Was bezogen auf die Einsparungen beim Personal aus linker Perspektive ja gerade wünschbar wäre, wozu haben wir denn Gewerkschaften? Vielleicht bewahrt das „auf Deutsch gesagt“ in diesem Kontext eine vage Erinnerung an die verdrängte Möglichkeit eines gesellschaftlichen Zustandes auf, wo der Klassenkampf von oben mit einem ebensolchen von unten mit Macht beantwortet wird. Und das kurze, vage und - verglichen mit unmissverständlich angekündigten Kampfmassnahmen - unverbindliche „Scheisse“ bezeichnet in sich schon ein Zurückschrecken vom eigenen Mut.

D,B, 23. Dezember 2012 um 17:04  

Heilige Scheiße! Danke für diesen Artikel Rob!
Dasselbe ist mir auch schon sehr oft negativ aufgefallen. Wahrlich seltsam diese indoktrination falsch gedachter Höflichkeit...

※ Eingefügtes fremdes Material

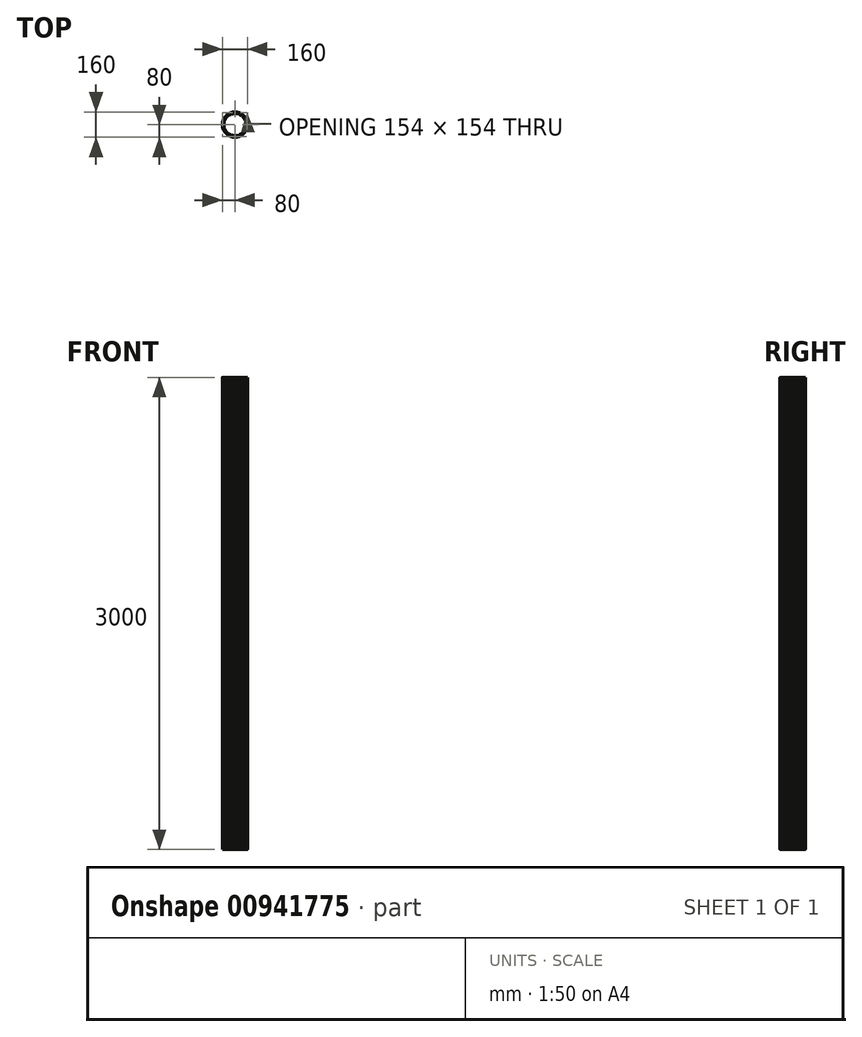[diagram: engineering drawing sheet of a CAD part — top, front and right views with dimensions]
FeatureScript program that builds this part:
annotation { "Feature Type Name" : "Feature", "Feature Type Description" : "" }
export const myFeature = defineFeature(function(context is Context, id is Id, definition is map)
    precondition{}
    {
        {
            var Q0;
            Q0=qCreatedBy(makeId("Top.planeOp"),FACE);
            var sketch = newSketch(context, id + "F0", { "sketchPlane" : qUnion([Q0])});
            skLineSegment(sketch, "E0", {"start": v(0, 0) * mm, "end": v(-80, 0) * mm, "construction": true});
            skArc(sketch, "E1", {"start": v(-79.3, 10.54) * mm, "mid": v(-80, 0) * mm, "end": v(-79.3, -10.54) * mm});
            skArc(sketch, "E2.0", {"start": v(-76.33, 10.14) * mm, "mid": v(-76.52, 8.61) * mm, "end": v(-76.67, 7.08) * mm});
            skArc(sketch, "E3.0", {"start": v(-72.1, 11.42) * mm, "mid": v(-72.43, 9.07) * mm, "end": v(-72.7, 6.72) * mm});
            skArc(sketch, "E4.0", {"start": v(-69.14, 10.95) * mm, "mid": v(-69.61, 7.35) * mm, "end": v(-69.9, 3.72) * mm});
            skLineSegment(sketch, "E5", {"start": v(0, 0) * mm, "end": v(-91.66, -14.52) * mm, "construction": true});
            skLineSegment(sketch, "E6.MirrorCS", {"start": v(0, 0) * mm, "end": v(-76.05, 12.05) * mm, "construction": true});
            skLineSegment(sketch, "E7", {"start": v(-76.67, -7.08) * mm, "end": v(-72.7, -6.72) * mm});
            skLineSegment(sketch, "E8.MirrorCS", {"start": v(-76.67, 7.08) * mm, "end": v(-72.7, 6.72) * mm});
            skLineSegment(sketch, "E9", {"start": v(-79.02, 12.51) * mm, "end": v(-76.05, 12.05) * mm});
            skPoint(sketch, "E10.orphan", {"position": v(-89.94, 8.3) * mm});
            skPoint(sketch, "E11.orphan", {"position": v(-89.94, -8.3) * mm});
            skLineSegment(sketch, "E12", {"start": v(-76.9, 4.1) * mm, "end": v(-69.9, 3.72) * mm});
            skLineSegment(sketch, "E13.MirrorCS", {"start": v(-76.9, -4.1) * mm, "end": v(-69.9, -3.72) * mm});
            skLineSegment(sketch, "E14", {"start": v(-79.3, 10.54) * mm, "end": v(-76.33, 10.14) * mm});
            skLineSegment(sketch, "E15.trimOffspring", {"start": v(-79.02, 12.51) * mm, "end": v(-91.66, 14.52) * mm, "construction": true});
            skLineSegment(sketch, "E16.MirrorCS", {"start": v(-79.3, -10.54) * mm, "end": v(-76.33, -10.14) * mm});
            skArc(sketch, "E17.trimOffspring", {"start": v(-72.7, -6.72) * mm, "mid": v(-72.43, -9.07) * mm, "end": v(-72.1, -11.42) * mm});
            skArc(sketch, "E18.trimOffspring", {"start": v(-76.67, -7.08) * mm, "mid": v(-76.52, -8.61) * mm, "end": v(-76.33, -10.14) * mm});
            skArc(sketch, "E19.trimOffspring", {"start": v(-76.9, 4.1) * mm, "mid": v(-77, 0) * mm, "end": v(-76.9, -4.1) * mm});
            skArc(sketch, "E20.trimOffspring", {"start": v(-69.9, -3.72) * mm, "mid": v(-69.61, -7.35) * mm, "end": v(-69.14, -10.95) * mm});
            skLineSegment(sketch, "E21", {"start": v(-72.1, 11.42) * mm, "end": v(-69.14, 10.95) * mm});
            skLineSegment(sketch, "E22", {"start": v(-72.1, -11.42) * mm, "end": v(-69.14, -10.95) * mm});
            skSolve(sketch);
        }
        {
            var Q0;
            Q0 = qSketchRegion(id + "F0", true);
            extrude(context, id + "F1", {"entities" : qUnion([Q0]), "depth" : 3000 * mm, "offsetDistance" : 25 * mm});
        }
        {
            var Q0;
            Q0=makeQuery(id+"F1.opExtrude","SWEPT_EDGE",EDGE,{"disambiguationData":[OSD([sQuery(id+"F0.wireOp",EDGE,"E1"),sQuery(id+"F0.wireOp",EDGE,"E14")])]});
            var Q1;
            Q1=makeQuery(id+"F1.opExtrude","SWEPT_EDGE",EDGE,{"disambiguationData":[OSD([sQuery(id+"F0.wireOp",EDGE,"E1"),sQuery(id+"F0.wireOp",EDGE,"E16.MirrorCS")])]});
            var Q2;
            Q2=makeQuery(id+"F1.opExtrude","SWEPT_EDGE",EDGE,{"disambiguationData":[OSD([sQuery(id+"F0.wireOp",EDGE,"E16.MirrorCS"),sQuery(id+"F0.wireOp",EDGE,"E18.trimOffspring")])]});
            var Q3;
            Q3=makeQuery(id+"F1.opExtrude","SWEPT_EDGE",EDGE,{"disambiguationData":[OSD([sQuery(id+"F0.wireOp",EDGE,"E7"),sQuery(id+"F0.wireOp",EDGE,"E18.trimOffspring")])]});
            var Q4;
            Q4=makeQuery(id+"F1.opExtrude","SWEPT_EDGE",EDGE,{"disambiguationData":[OSD([sQuery(id+"F0.wireOp",EDGE,"E7"),sQuery(id+"F0.wireOp",EDGE,"E17.trimOffspring")])]});
            var Q5;
            Q5=makeQuery(id+"F1.opExtrude","SWEPT_EDGE",EDGE,{"disambiguationData":[OSD([sQuery(id+"F0.wireOp",EDGE,"E2.0"),sQuery(id+"F0.wireOp",EDGE,"E14")])]});
            var Q6;
            Q6=makeQuery(id+"F1.opExtrude","SWEPT_EDGE",EDGE,{"disambiguationData":[OSD([sQuery(id+"F0.wireOp",EDGE,"E3.0"),sQuery(id+"F0.wireOp",EDGE,"E8.MirrorCS")])]});
            var Q7;
            Q7=makeQuery(id+"F1.opExtrude","SWEPT_EDGE",EDGE,{"disambiguationData":[OSD([sQuery(id+"F0.wireOp",EDGE,"E2.0"),sQuery(id+"F0.wireOp",EDGE,"E8.MirrorCS")])]});
            var Q8;
            Q8=makeQuery(id+"F1.opExtrude","SWEPT_EDGE",EDGE,{"disambiguationData":[OSD([sQuery(id+"F0.wireOp",EDGE,"E13.MirrorCS"),sQuery(id+"F0.wireOp",EDGE,"E20.trimOffspring")])]});
            var Q9;
            Q9=makeQuery(id+"F1.opExtrude","SWEPT_EDGE",EDGE,{"disambiguationData":[OSD([sQuery(id+"F0.wireOp",EDGE,"E4.0"),sQuery(id+"F0.wireOp",EDGE,"E12")])]});
            var Q10;
            Q10=makeQuery(id+"F1.opExtrude","SWEPT_EDGE",EDGE,{"disambiguationData":[OSD([sQuery(id+"F0.wireOp",EDGE,"E13.MirrorCS"),sQuery(id+"F0.wireOp",EDGE,"E19.trimOffspring")])]});
            var Q11;
            Q11=makeQuery(id+"F1.opExtrude","SWEPT_EDGE",EDGE,{"disambiguationData":[OSD([sQuery(id+"F0.wireOp",EDGE,"E12"),sQuery(id+"F0.wireOp",EDGE,"E19.trimOffspring")])]});
            fillet(context, id + "F2", {"entities" : qUnion([Q0, Q1, Q2, Q3, Q4, Q5, Q6, Q7, Q8, Q9, Q10, Q11]), "radius" : 1 * mm, "tangentPropagation" : true, "allowEdgeOverflow" : false});
        }
        {
            var Q0;
            Q0=qCreatedBy(makeId("Front.planeOp"),FACE);
            var sketch = newSketch(context, id + "F3", { "sketchPlane" : qUnion([Q0])});
            skLineSegment(sketch, "E23", {"start": v(0, -14.54) * mm, "end": v(0, 781.55) * mm, "construction": true});
            skSolve(sketch);
        }
        {
            var Q0;
            Q0=makeQuery(id+"F1.opExtrude","SWEPT_BODY",BODY,{"disambiguationData":[OSD([sQuery(id+"F0.wireOp",EDGE,"E1"),sQuery(id+"F0.wireOp",EDGE,"E2.0"),sQuery(id+"F0.wireOp",EDGE,"E3.0"),sQuery(id+"F0.wireOp",EDGE,"E4.0"),sQuery(id+"F0.wireOp",EDGE,"E7"),sQuery(id+"F0.wireOp",EDGE,"E8.MirrorCS"),sQuery(id+"F0.wireOp",EDGE,"E12"),sQuery(id+"F0.wireOp",EDGE,"E13.MirrorCS"),sQuery(id+"F0.wireOp",EDGE,"E14"),sQuery(id+"F0.wireOp",EDGE,"E16.MirrorCS"),sQuery(id+"F0.wireOp",EDGE,"E17.trimOffspring"),sQuery(id+"F0.wireOp",EDGE,"E18.trimOffspring"),sQuery(id+"F0.wireOp",EDGE,"E19.trimOffspring"),sQuery(id+"F0.wireOp",EDGE,"E20.trimOffspring"),sQuery(id+"F0.wireOp",EDGE,"E21"),sQuery(id+"F0.wireOp",EDGE,"E22")])]});
            var Q1;
            Q1=sQuery(id+"F3.wireOp",EDGE,"E23");
            circularPattern(context, id + "F4", {"operationType" : NewBodyOperationType.ADD, "entities" : qUnion([Q0]), "axis" : qUnion([Q1]), "angle" : 360 * degree, "instanceCount" : 20, "equalSpace" : true});
        }
    });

Gerd Hellmood 24. Dezember 2012 um 08:40  

Stimmt soweit. Wer sprachlich zu etepetete erzogen wurde, dem fehlt zuweilen das passende Wort und Passenderes für Unnützes,Unbrauchbares und dazu Ekelhaftes als Scheisse lässt sich kaum formulieren. Auch wenn Hans Magnus Enzensberger in seinem Gedicht über "Die Scheisse" den Versuch zu unternehmen schien, sie zu rehabilitieren. Arschloch ist der Körperteil, der sie ausdrückt. So gesehen gibt die Schmähung Arschloch zu verstehen, dass eben nichts als Scheisse herauskommt.Sagt man also Scheisse, ist implizid, woher sie kommt. Schiesslich ist die Honorierung für Arschloch im Bussgeldkatalog eindeutig zu hoch angesetzt. Die deutsche Sprache ist nicht nur da da konkreter als andere. Wenn im Spanischen jemand Eier hat oder nicht, heisst es im Deutschen weniger sexistisch: Blöder Sack! Gemeint ist damit letztlich, dass einer der über ein männliches Geschlechtsteil verfügt, deswegen nicht gleich ein Mann sei - da gehört mehr dazu. Das gleiche gilt natürlich für das vulgäre Wort Fotze, weshalb es eben keine Diffamierung der Frau an sich darstellt. An deutschen Gerichten wird das gerne anders gesehen. Wer im Übrigen zurückhaltender formulieren will und gleichzeitig noch eins drauflegen will, kann auch sagen, man könne ihn götzvonberlichingen. Das ist mehr als eine Nuance pikanter. Der liess nämlich wissen, dass man ihn nicht "am" sondern eben "im" Arsche lecken könne.